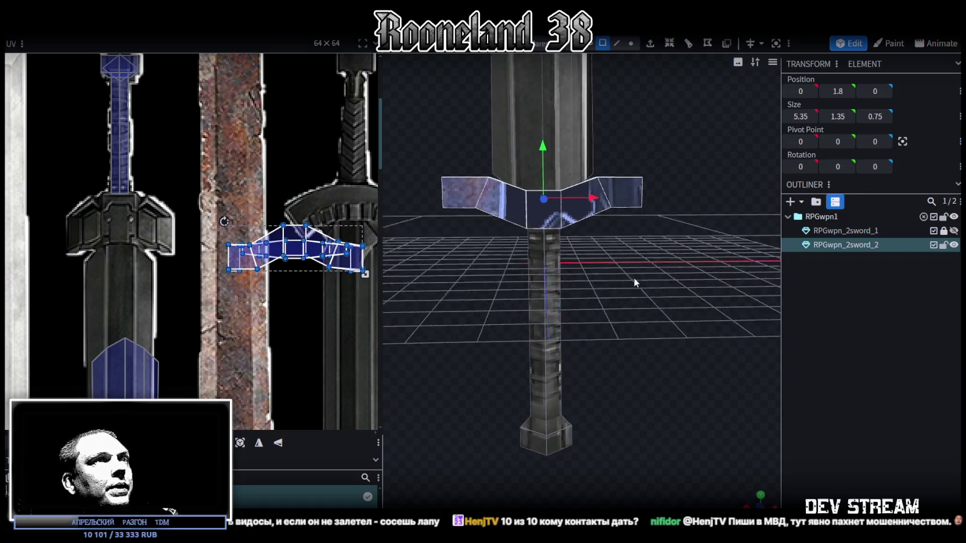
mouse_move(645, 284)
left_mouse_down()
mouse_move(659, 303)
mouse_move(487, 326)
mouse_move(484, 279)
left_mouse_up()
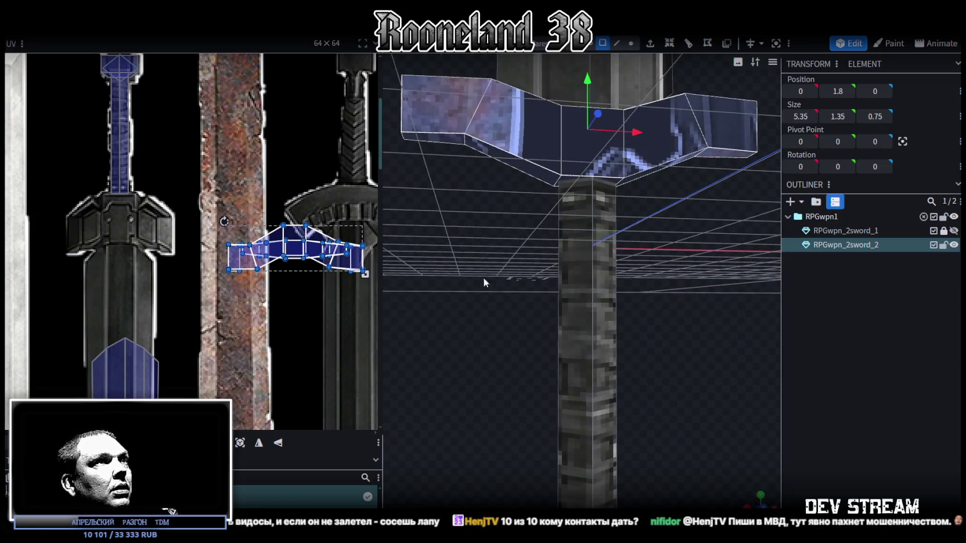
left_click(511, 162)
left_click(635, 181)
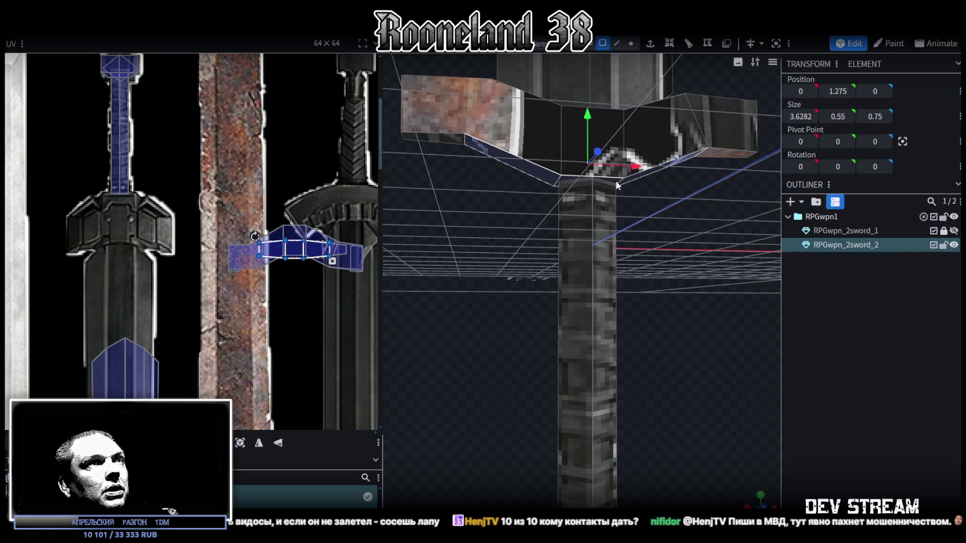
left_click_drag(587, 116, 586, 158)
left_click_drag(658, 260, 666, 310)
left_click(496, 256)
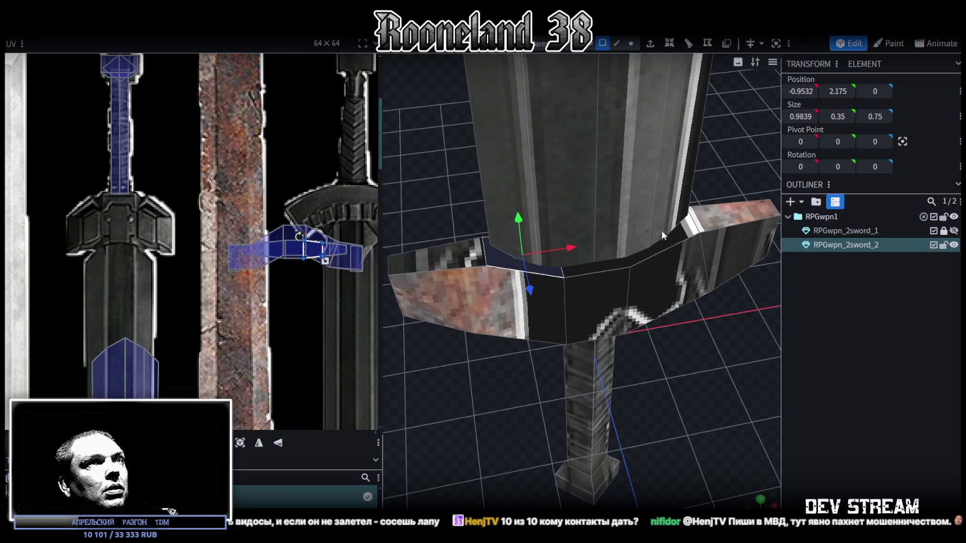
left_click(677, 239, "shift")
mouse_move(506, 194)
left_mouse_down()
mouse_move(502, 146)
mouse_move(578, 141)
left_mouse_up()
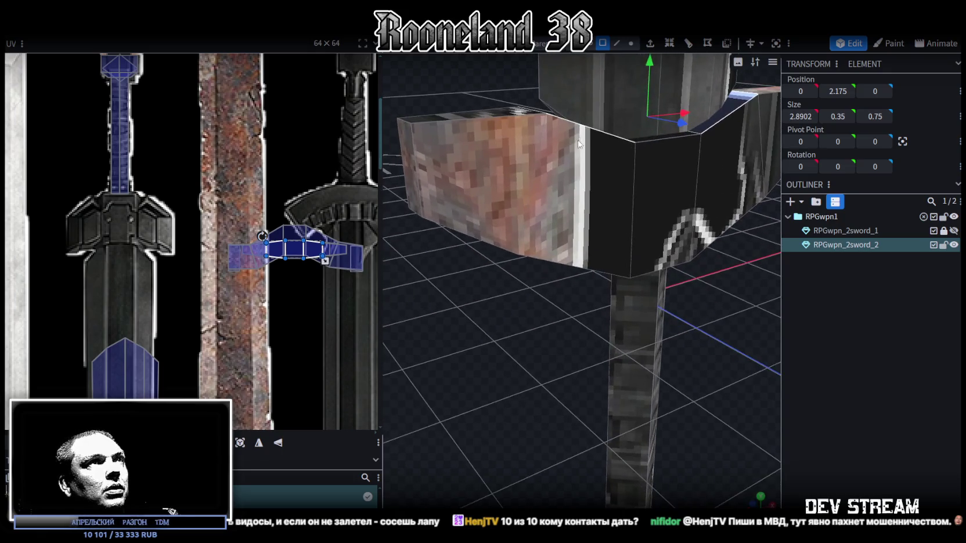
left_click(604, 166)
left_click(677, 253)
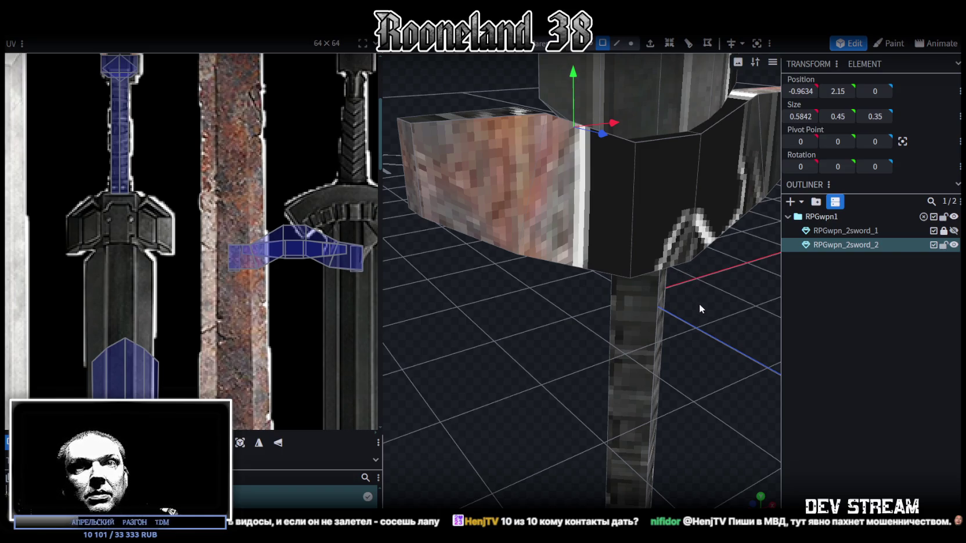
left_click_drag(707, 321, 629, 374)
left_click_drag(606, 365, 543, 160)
---
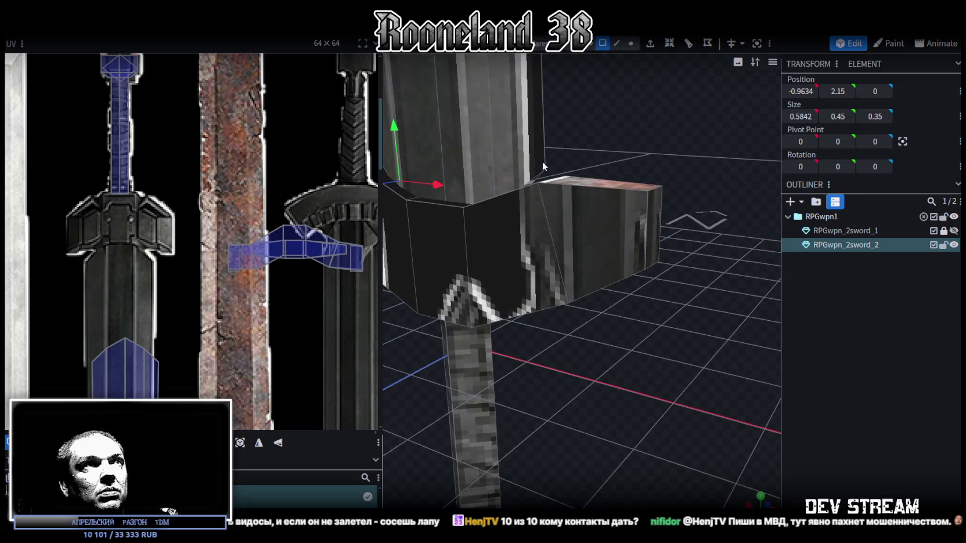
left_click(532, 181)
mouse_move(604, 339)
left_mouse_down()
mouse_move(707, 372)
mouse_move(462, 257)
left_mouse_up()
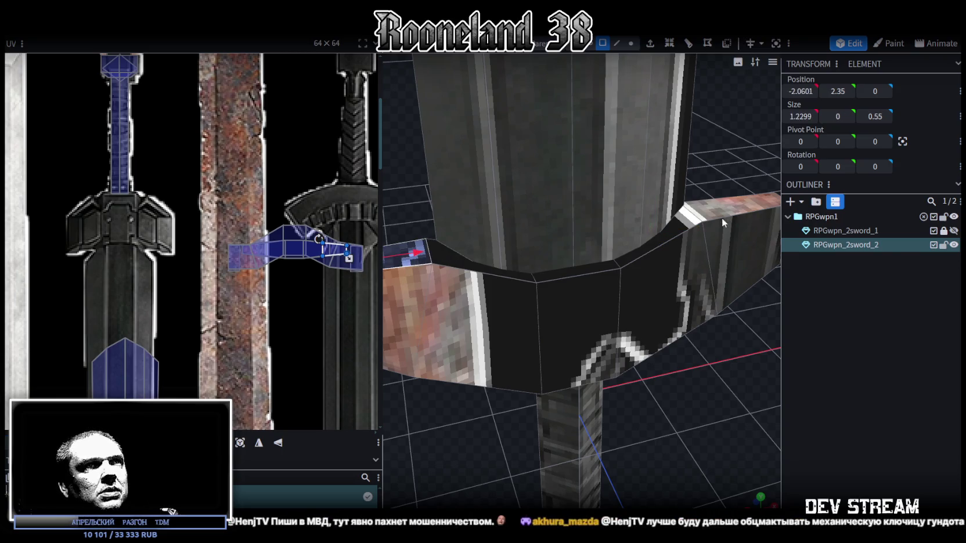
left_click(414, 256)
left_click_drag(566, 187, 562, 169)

▶ _ACTION ITEM_: In the listing above, find the line with "mouse_move(645, 284)" and the line with "left_click_drag(606, 365, 543, 160)". Copy exactly those two and every line between, without the pictures.

▶ _ANSWER FOR THE TASK_:
mouse_move(645, 284)
left_mouse_down()
mouse_move(659, 303)
mouse_move(487, 326)
mouse_move(484, 279)
left_mouse_up()
left_click(511, 162)
left_click(635, 181)
left_click_drag(587, 116, 586, 158)
left_click_drag(658, 260, 666, 310)
left_click(496, 256)
left_click(677, 239, "shift")
mouse_move(506, 194)
left_mouse_down()
mouse_move(502, 146)
mouse_move(578, 141)
left_mouse_up()
left_click(604, 166)
left_click(677, 253)
left_click_drag(707, 321, 629, 374)
left_click_drag(606, 365, 543, 160)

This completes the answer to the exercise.